Rows:
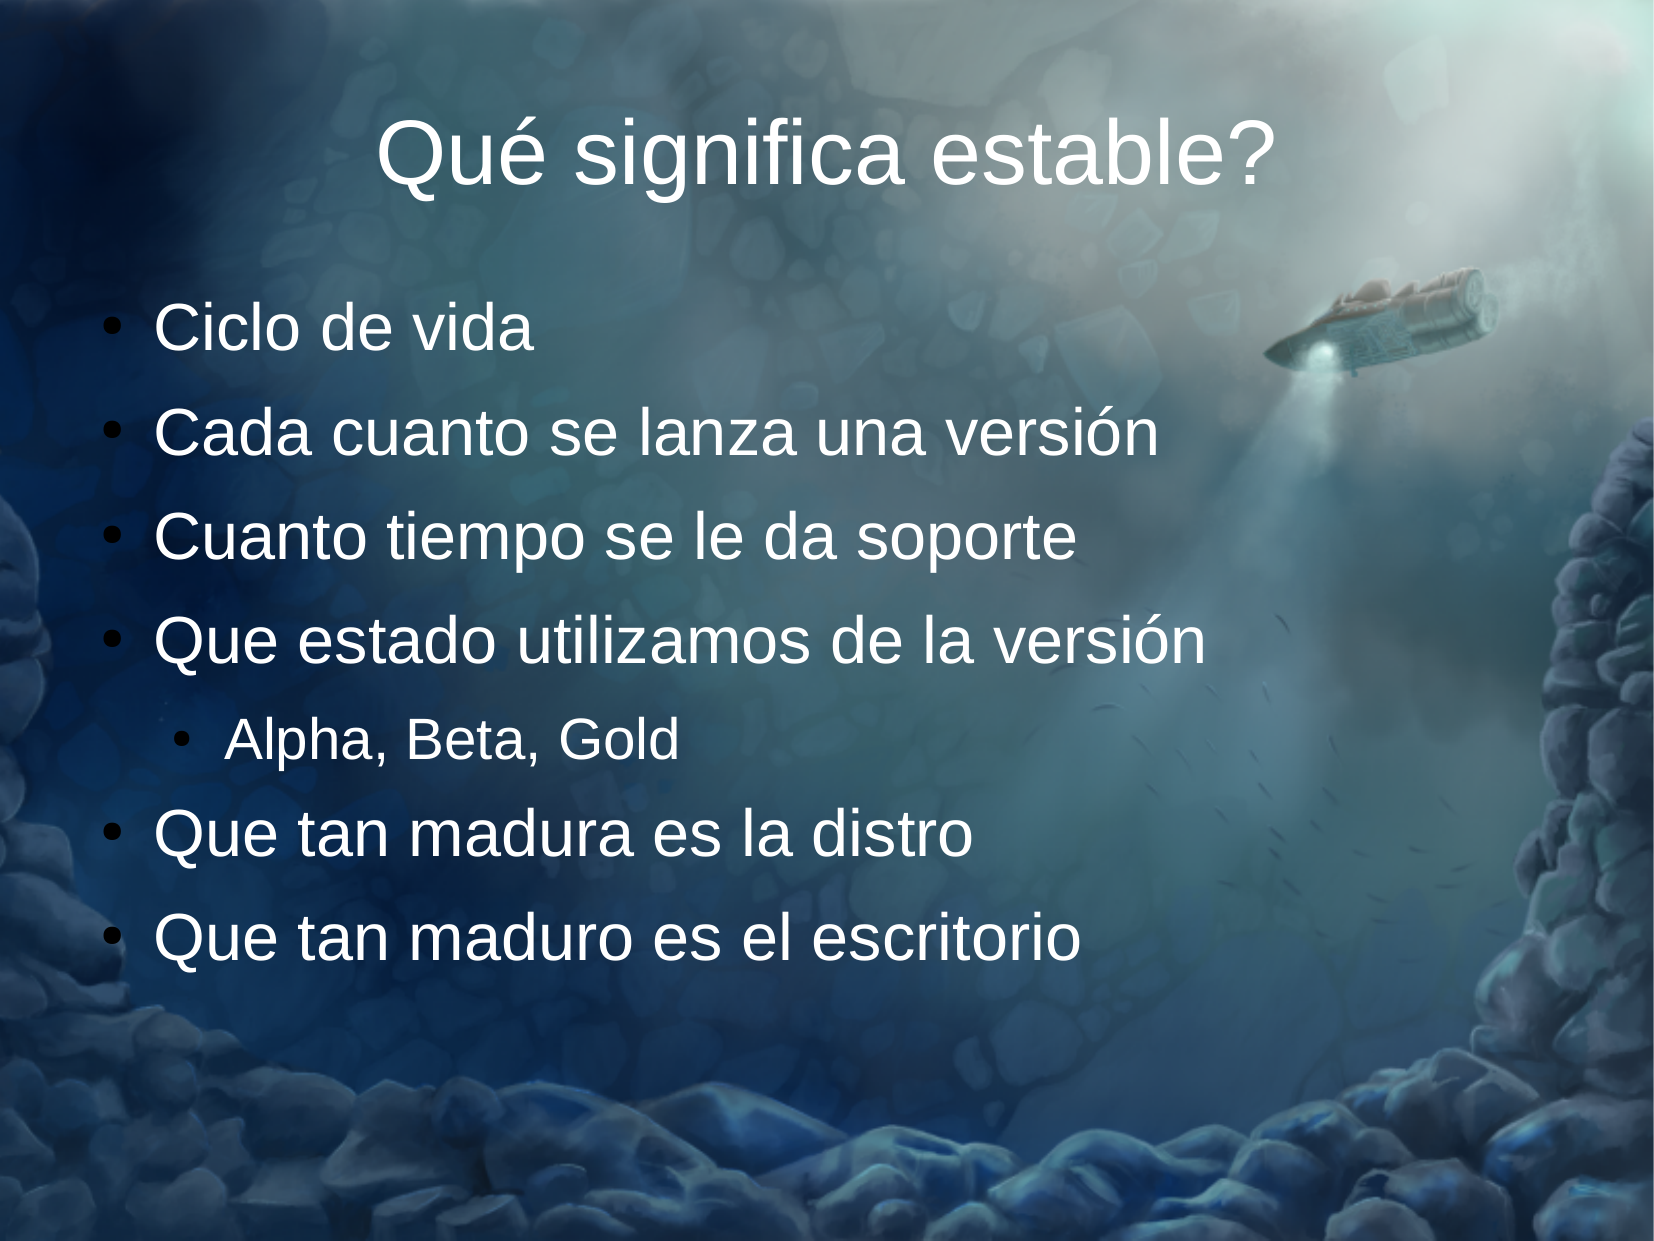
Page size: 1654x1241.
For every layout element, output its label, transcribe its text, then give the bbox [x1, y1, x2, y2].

list Ciclo de vida Cada cuanto se lanza una versión Cuanto tiempo se le da soporte Que estado utilizamos de la versión Alpha, Beta, Gold Que tan madura es la distro Que tan maduro es el escritorio [82, 290, 1571, 1109]
picture [0, 0, 1654, 1241]
title Qué significa estable? [82, 49, 1571, 257]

Task details: Return every line of the records above word for word, leaving out the pictures.

Answer for the task:
Page size: 1654x1241.
For every layout element, output its label, transcribe its text, then give the bbox [x1, y1, x2, y2].

list Ciclo de vida Cada cuanto se lanza una versión Cuanto tiempo se le da soporte Que estado utilizamos de la versión Alpha, Beta, Gold Que tan madura es la distro Que tan maduro es el escritorio [82, 290, 1571, 1109]
picture [0, 0, 1654, 1241]
title Qué significa estable? [82, 49, 1571, 257]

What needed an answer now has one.